The one supreme reason to heat up your kitchen in the summertime was to boil water to cook corn. Corn on the cob, with plenty of better and salt to roll it in, made the steaminess worthwhile. It was one of those times you were allowed to make noise and get messy at the table. There wasn't any delicate way to do it. Often there was enough to have seconds.

The misery of too hot, too humid days was balanced by the joy of these foods which only came once a year. I'm not sure I could adequately explain the intensity of the sensory experience to my younger daughter, who has grown up both with central air conditioning, and foods available year round. As we go the the Oakland Mills Farmers Market, and cook the foods we receive from our Breezy Willow CSA share, I hope she is getting a better understanding of where the food comes from, and how it arrives in its due season.









Monday, July 1, 2013

A Moment in Time

On July first, 1967, I was living in Columbus, Ohio. We lived in a newly-minted subdivision called Essex Place, in an area called Upper Arlington. We only lived there for one year; my Dad's job there was a disaster and we were back to Cleveland before school started in the Fall. But my memories of that one year are vivid.

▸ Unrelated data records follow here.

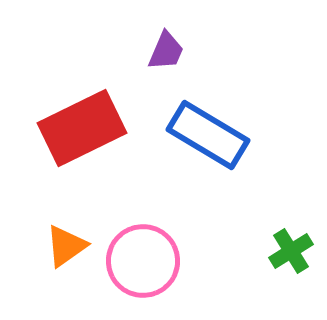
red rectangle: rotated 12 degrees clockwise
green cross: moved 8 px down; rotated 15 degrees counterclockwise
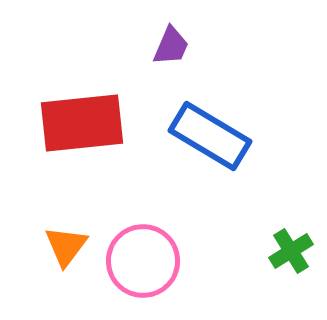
purple trapezoid: moved 5 px right, 5 px up
red rectangle: moved 5 px up; rotated 20 degrees clockwise
blue rectangle: moved 2 px right, 1 px down
orange triangle: rotated 18 degrees counterclockwise
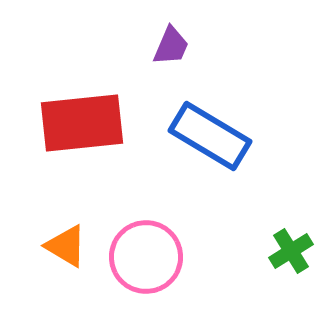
orange triangle: rotated 36 degrees counterclockwise
pink circle: moved 3 px right, 4 px up
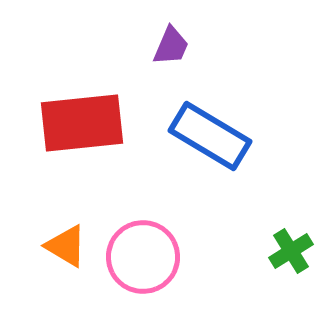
pink circle: moved 3 px left
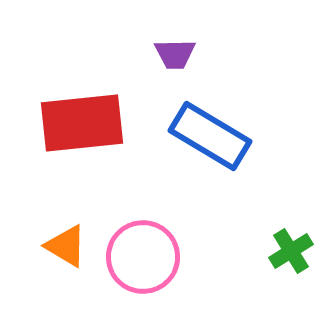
purple trapezoid: moved 4 px right, 8 px down; rotated 66 degrees clockwise
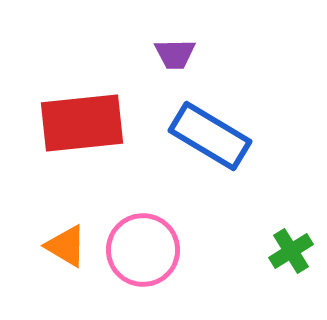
pink circle: moved 7 px up
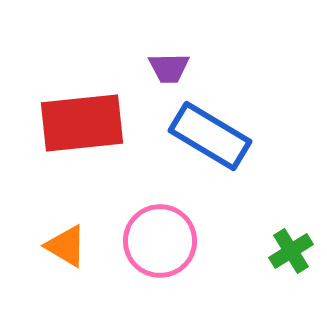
purple trapezoid: moved 6 px left, 14 px down
pink circle: moved 17 px right, 9 px up
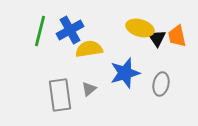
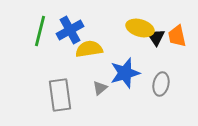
black triangle: moved 1 px left, 1 px up
gray triangle: moved 11 px right, 1 px up
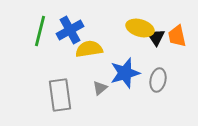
gray ellipse: moved 3 px left, 4 px up
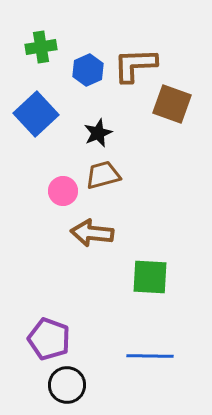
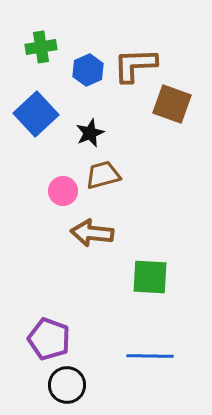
black star: moved 8 px left
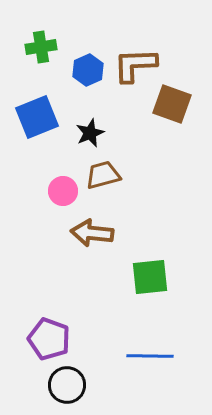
blue square: moved 1 px right, 3 px down; rotated 21 degrees clockwise
green square: rotated 9 degrees counterclockwise
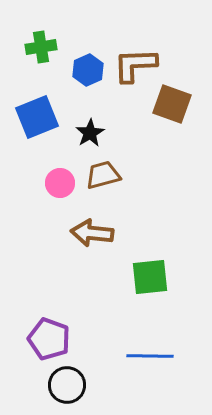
black star: rotated 8 degrees counterclockwise
pink circle: moved 3 px left, 8 px up
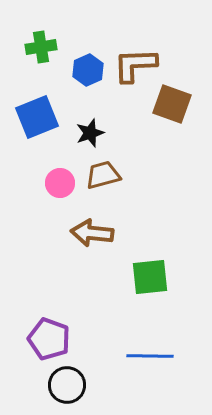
black star: rotated 12 degrees clockwise
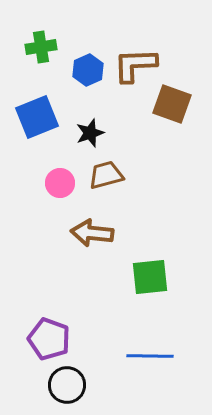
brown trapezoid: moved 3 px right
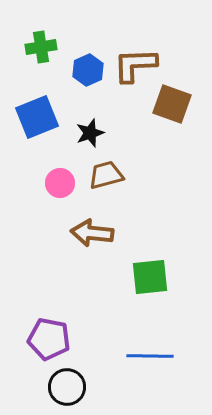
purple pentagon: rotated 9 degrees counterclockwise
black circle: moved 2 px down
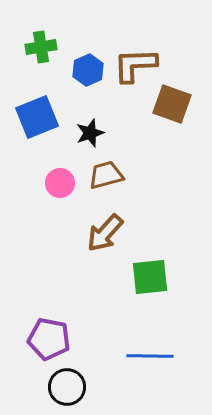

I can pretty much lay out for you what was happening on July 1. I was riding my bike around the neighborhood. I was quenching my thirst with Orange Crush out of a glass bottle. My best friend's dad was helping him build a treehouse on an empty lot and all the neighborhood kids were helping, facing their fears as we learned to climb steps nailed into the tree, up, up, up...

I remember going for walks around the neighborhood after dinner and hearing some high school kids playing rock music in the family garage. Yes, it was a "Pleasant Valley Sunday" sort of neighborhood.We played for hours in the dirt and mud of an as-yet undeveloped lot, building houses and tunnels and roads. We collected ladybugs in jars, put on shows on my next door neighbor's front porch, collected Trolls, Little Kiddles, saved up for the new Twist and Turn Barbie doll.

One month earlier the Beatles' Sergeant Pepper album was released. The top hit for the week was "Windy" by the Association. We watched the Monkees on tv, played singles on our record players, roller skated on the smooth, suburban sidewalks. We adjusted the metal skates, which fit on over our shoes, with a skate key. I wore mine around my neck on a string.

The most life-changing event for me on July 1st, 1967 happened a world away in Belfast, Northern Ireland.  On that day Richard Alastair McCready was born, to proud parents Sam and Joan McCready.He joined brother Julian who had been born on the very same day several years earlier. 

Many stories and and many travels go into this one story--that a young man born on July 1st, 1967 in Belfast should meet the woman who was living in Columbus, Ohio on the day of his birth. Of course this meeting took place in neither location, but in a choir room in Baltimore, Maryland.  I think it is particularly appropriate that he, who has brought so much love into my life, was born during "The Summer of Love".

Happy Birthday, Richard. I didn't know back then how important this day was going to be. But I'm so grateful for all the many intersections which led to our meeting.